Several weeks ago, I wrote in these pages about how adjournments and trial delays often benefit a criminal defendant (“Hamlet, Trump & ‘The Delay Game,’” NYLJ, 7/24/23). This is not about that.

This is also not about what Jimmy Breslin’s famous “Klein, the Lawyer”—an only somewhat fictional Queens lawyer—who would tell judges: “I need time judge. An important witness, Mr. Green, hasn’t yet shown up.” Klein wasn’t actually deceiving the local judges or being the least bit mischievous with them. They knew him and exactly what he was saying (on his own behalf) without him specifically articulating it. And because they liked Klein, they typically went along with his charade: “How long will you need? … Granted.” Try that sometime in federal court! Instead, this article is about the ethics surrounding defense lawyers’ efforts to questionably—or even worse—gain a delay from a judge.

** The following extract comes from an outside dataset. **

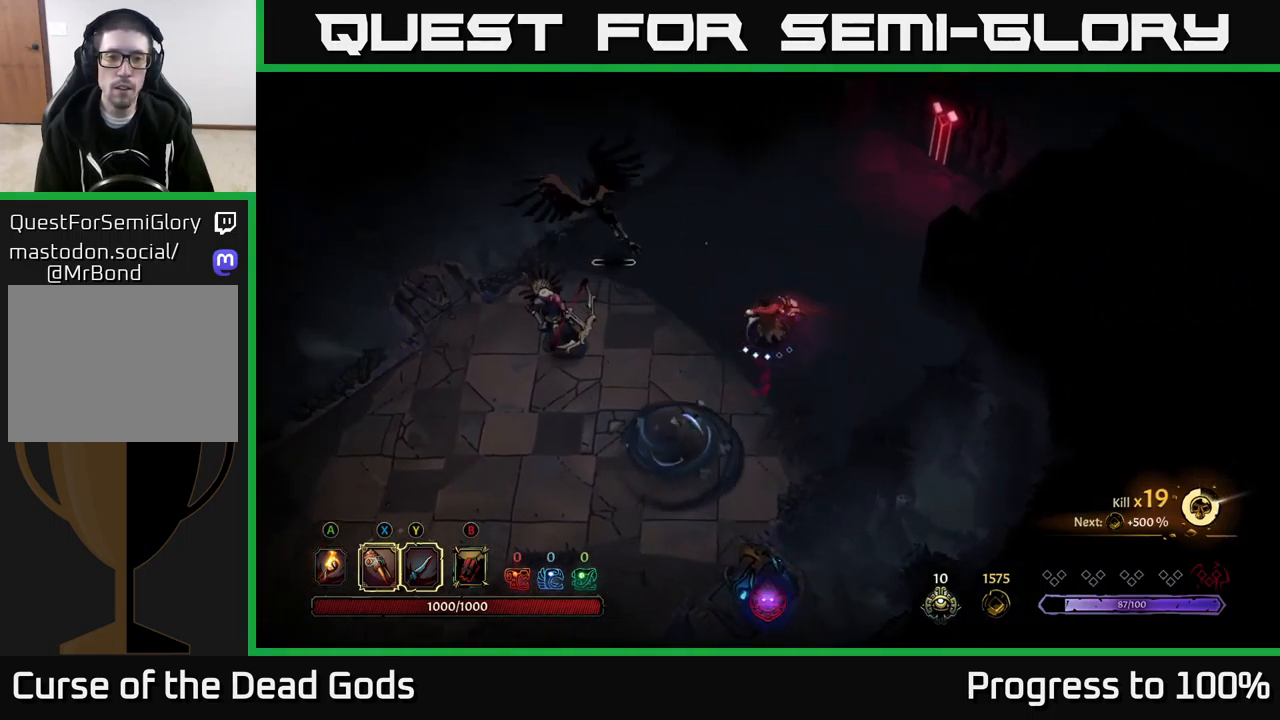
{"buttons": [], "left_stick": "left", "right_stick": "center", "events": [[350, "R2", "down"], [434, "R2", "up"]]}
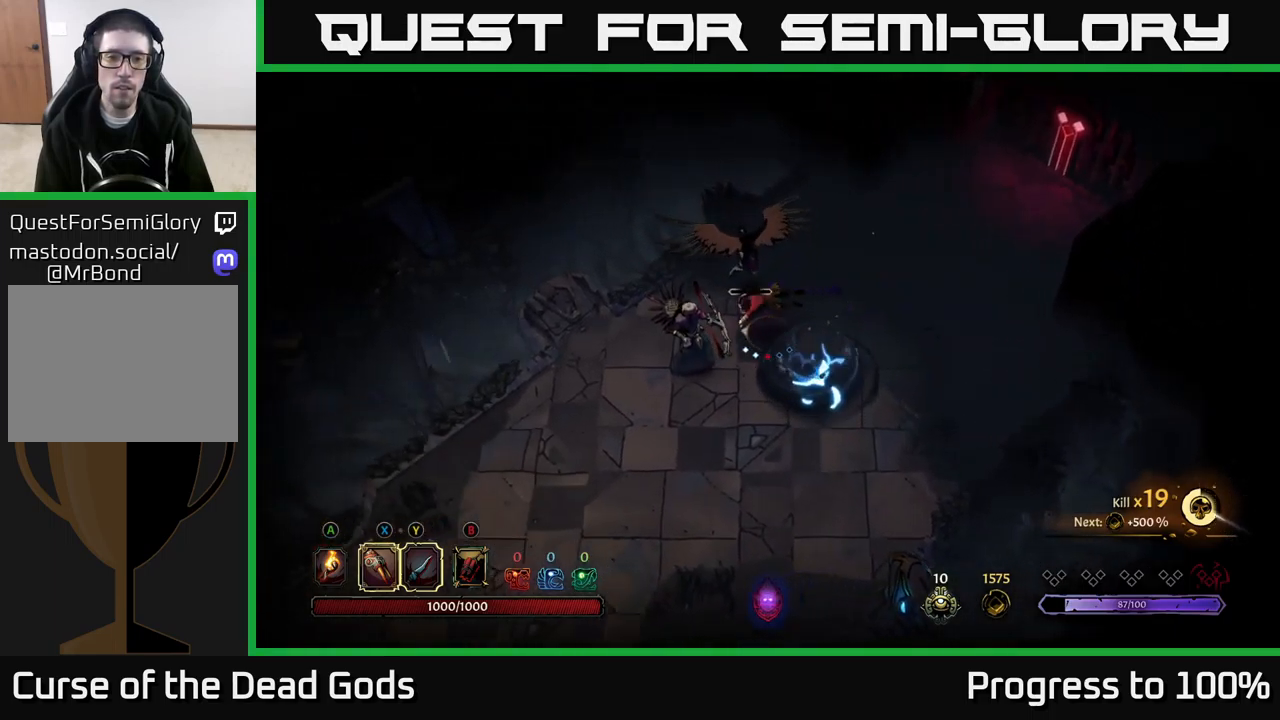
{"buttons": ["X"], "left_stick": "down", "right_stick": "center", "events": [[150, "left_stick", "down-left"], [450, "X", "down"], [467, "left_stick", "down"]]}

Indeed, the Rules of Professional Conduct expressly provide that lawyers must act with “promptness” in representing a client and cannot use means that have “no substantial purpose other than to delay or prolong the proceeding.” How far can attorneys go to get an adjournment from a judge, even where extra time is in the client’s best interests or where the client simply wants a postponement, before they could face disciplinary action?